Sun Cluster 2.2 System Administration Guide

Chapter 5 Recovering From Power Loss

This chapter describes different power loss scenarios and the steps you take to return the system to normal operation. The topics in this chapter are listed below.

Maintaining Sun Cluster configurations includes handling failures such as power loss. A power loss can shut down an entire Sun Cluster configuration, or one or more components within a configuration. Sun Cluster nodes behave differently depending on which components lose power. The following sections describe typical scenarios and expected behavior.

5.1 Recovering From Total Power Loss

In Sun Cluster configurations with a single power source, a power failure takes down all Sun Cluster nodes along with their multihost disk expansion units. When all nodes lose power, the entire configuration fails.

In a total-failure scenario, there are two ways in which the cluster hardware might come back up.

A Sun Cluster node reboots before the Terminal Concentrator.

Any errors reported when the node is rebooting are stored in the /var/adm/messages file or the error log pointed to in the /etc/syslog.conf file.
A Sun Cluster node reboots before the multihost disk expansion unit.

The associated disks will not be accessible. One or more nodes must be rebooted after the multihost disk expansion unit comes up.

Once the nodes are up, run the hastat(1M) command and use your volume management software to search for errors that occurred due to the power outage.

5.2 Recovering From Partial Power Loss

If the Sun Cluster nodes and the multihost disk expansion units have separate power sources, a failure can take down one or more components. Several scenarios can occur. The most likely cases are:

The power to one Sun Cluster node fails, taking down only the node.
The power to one multihost disk expansion unit fails, taking down only the expansion unit.
The power to one Sun Cluster node fails, taking down at least one multihost disk expansion unit.
The power to one Sun Cluster node fails, taking down the node, at least one multihost disk expansion unit, and the Terminal Concentrator.

5.2.1 Failure of One Node

If separate power sources are used on the nodes and the multihost disk expansion units, and you lose power to only one of the nodes, the other node detects the failure and initiates a takeover.

When power is restored to the node that failed, it reboots. You must rejoin the cluster by using the scadmin startnode command. Then perform a manual switchover by using the haswitch(1M) command to restore the default logical host ownership.

5.2.2 Failure of a Multihost Disk Expansion Unit

If you lose power to one of the multihost disk expansion units, your volume management software detects errors on the affected disks and takes action to put them into an error state. Disk mirroring masks this failure from the Sun Cluster fault monitoring.

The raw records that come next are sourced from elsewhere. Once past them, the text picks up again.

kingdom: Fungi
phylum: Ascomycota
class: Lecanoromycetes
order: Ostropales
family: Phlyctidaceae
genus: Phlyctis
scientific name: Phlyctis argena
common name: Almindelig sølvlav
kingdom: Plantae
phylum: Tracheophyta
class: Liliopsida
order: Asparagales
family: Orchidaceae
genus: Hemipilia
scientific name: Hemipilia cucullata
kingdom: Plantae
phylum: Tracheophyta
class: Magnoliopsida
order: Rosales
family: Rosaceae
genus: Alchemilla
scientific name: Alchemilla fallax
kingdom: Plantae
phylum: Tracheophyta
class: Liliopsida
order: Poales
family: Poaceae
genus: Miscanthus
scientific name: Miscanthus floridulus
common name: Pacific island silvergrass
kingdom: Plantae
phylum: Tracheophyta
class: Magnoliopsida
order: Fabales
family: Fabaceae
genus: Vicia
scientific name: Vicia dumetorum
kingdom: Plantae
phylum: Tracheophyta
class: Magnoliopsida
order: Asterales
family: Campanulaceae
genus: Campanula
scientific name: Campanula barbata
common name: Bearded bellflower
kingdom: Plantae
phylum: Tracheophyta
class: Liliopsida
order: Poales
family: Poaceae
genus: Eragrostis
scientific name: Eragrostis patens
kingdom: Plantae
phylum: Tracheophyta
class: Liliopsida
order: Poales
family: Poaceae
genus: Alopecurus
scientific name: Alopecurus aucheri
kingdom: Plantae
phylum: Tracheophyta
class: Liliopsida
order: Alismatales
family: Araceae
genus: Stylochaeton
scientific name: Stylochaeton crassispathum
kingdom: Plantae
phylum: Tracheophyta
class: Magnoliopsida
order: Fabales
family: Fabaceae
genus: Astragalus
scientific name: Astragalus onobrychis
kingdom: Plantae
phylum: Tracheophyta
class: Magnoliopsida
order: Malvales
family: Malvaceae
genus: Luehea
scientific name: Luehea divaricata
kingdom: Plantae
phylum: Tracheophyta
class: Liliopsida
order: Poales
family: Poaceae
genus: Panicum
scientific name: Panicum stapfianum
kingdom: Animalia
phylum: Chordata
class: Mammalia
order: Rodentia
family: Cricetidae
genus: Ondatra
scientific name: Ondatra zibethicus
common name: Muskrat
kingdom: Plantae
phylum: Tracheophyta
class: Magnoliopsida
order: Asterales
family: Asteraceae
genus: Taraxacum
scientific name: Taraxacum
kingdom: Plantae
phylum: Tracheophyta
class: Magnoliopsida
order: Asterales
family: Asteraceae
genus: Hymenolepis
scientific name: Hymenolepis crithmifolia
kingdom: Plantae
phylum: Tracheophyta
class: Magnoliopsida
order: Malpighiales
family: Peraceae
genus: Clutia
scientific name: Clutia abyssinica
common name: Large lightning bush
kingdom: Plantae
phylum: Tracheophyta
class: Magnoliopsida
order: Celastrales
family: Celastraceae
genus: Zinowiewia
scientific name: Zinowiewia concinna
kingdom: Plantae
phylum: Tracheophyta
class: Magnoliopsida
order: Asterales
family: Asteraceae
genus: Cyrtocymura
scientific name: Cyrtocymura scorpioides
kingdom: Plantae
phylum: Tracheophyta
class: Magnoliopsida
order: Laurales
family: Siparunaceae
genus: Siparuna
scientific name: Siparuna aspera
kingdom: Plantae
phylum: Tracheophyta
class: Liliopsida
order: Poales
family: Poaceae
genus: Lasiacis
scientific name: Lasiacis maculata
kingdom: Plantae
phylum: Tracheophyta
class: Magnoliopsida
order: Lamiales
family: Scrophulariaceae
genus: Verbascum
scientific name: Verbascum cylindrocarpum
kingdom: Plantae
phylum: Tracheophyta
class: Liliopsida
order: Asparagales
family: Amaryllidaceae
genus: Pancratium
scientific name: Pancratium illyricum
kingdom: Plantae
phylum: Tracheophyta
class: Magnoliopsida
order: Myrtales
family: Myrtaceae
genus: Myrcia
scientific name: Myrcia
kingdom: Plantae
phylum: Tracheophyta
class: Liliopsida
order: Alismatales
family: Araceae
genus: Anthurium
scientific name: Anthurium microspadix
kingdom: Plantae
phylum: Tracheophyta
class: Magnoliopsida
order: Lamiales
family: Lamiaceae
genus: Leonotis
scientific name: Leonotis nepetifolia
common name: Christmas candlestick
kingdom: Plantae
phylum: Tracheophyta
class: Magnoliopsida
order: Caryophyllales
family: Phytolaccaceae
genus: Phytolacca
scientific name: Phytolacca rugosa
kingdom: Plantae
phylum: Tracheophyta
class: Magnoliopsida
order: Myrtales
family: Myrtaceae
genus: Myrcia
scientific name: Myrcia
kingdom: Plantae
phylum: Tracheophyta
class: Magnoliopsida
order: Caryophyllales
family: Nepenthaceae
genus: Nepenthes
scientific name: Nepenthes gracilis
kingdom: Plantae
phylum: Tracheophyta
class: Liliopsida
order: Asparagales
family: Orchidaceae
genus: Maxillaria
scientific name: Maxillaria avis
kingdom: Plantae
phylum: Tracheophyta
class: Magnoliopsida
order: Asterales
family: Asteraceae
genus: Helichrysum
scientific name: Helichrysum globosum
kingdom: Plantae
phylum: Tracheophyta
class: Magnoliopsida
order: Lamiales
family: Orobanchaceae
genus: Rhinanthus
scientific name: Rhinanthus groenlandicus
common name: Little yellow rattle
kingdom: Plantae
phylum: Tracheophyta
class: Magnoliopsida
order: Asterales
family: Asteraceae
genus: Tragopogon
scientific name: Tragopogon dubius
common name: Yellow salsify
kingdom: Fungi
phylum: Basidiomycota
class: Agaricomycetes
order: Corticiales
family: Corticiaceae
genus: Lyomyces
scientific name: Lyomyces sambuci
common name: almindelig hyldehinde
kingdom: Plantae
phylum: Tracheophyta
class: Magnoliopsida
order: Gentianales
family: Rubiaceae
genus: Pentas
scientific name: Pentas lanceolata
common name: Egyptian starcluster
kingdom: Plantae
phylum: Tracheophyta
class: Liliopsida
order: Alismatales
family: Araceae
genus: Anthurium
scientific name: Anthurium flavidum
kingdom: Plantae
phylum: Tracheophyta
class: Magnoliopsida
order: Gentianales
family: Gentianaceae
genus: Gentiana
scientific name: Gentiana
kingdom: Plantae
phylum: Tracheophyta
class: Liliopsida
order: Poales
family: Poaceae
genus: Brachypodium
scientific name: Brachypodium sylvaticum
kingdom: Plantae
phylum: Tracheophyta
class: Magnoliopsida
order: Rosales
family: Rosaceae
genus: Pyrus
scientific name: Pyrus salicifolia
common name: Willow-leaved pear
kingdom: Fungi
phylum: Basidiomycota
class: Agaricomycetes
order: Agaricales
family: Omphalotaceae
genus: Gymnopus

No switchover or takeover occurs.

When power is returned to the multihost disk expansion unit, perform the procedure documented in Chapter 11, Administering SPARCstorage Arrays, or Chapter 12, Administering Sun StorEdge MultiPacks and Sun StorEdge D1000s.

5.2.3 Failure of One Server and One Multihost Disk Expansion Unit

If power is lost to one of the Sun Cluster nodes and one multihost disk expansion unit, a secondary node immediately initiates a takeover.

After the power is restored, you must reboot the node, rejoin the node to the configuration by using the scadmin startnode command, and then begin monitoring activity. If manual switchover is configured, use the haswitch(1M) command to manually return ownership of the diskset to the node that had lost power. Refer to "4.3 Switching Over Logical Hosts", for more information.

After the diskset ownership has been returned to the default master, any multihost disks that reported errors must be returned to service. Use the instructions provided in the chapters on your disk expansion unit to return the multihost disks to service.

Note -

The node might reboot before the multihost disk expansion unit. Therefore, the associated disks will not be accessible. Reboot the node after the multihost disk expansion unit comes up.

5.3 Powering On the System

Applying power to system cabinets, nodes, and boot disks varies, depending on the type of cabinet being used, and the manner in which the nodes receive AC power.

For disk arrays that do not receive AC power from an independent power source, AC power is applied when the system cabinet is powered on.

For specific power-on procedures for Sun StorEdge MultiPacks, refer to the Sun StorEdge MultiPack Service Manual.

The Terminal Concentrator that receives AC power from the system cabinet is turned on when power is applied to the cabinet. Otherwise, the Terminal Concentrator must be powered on independently.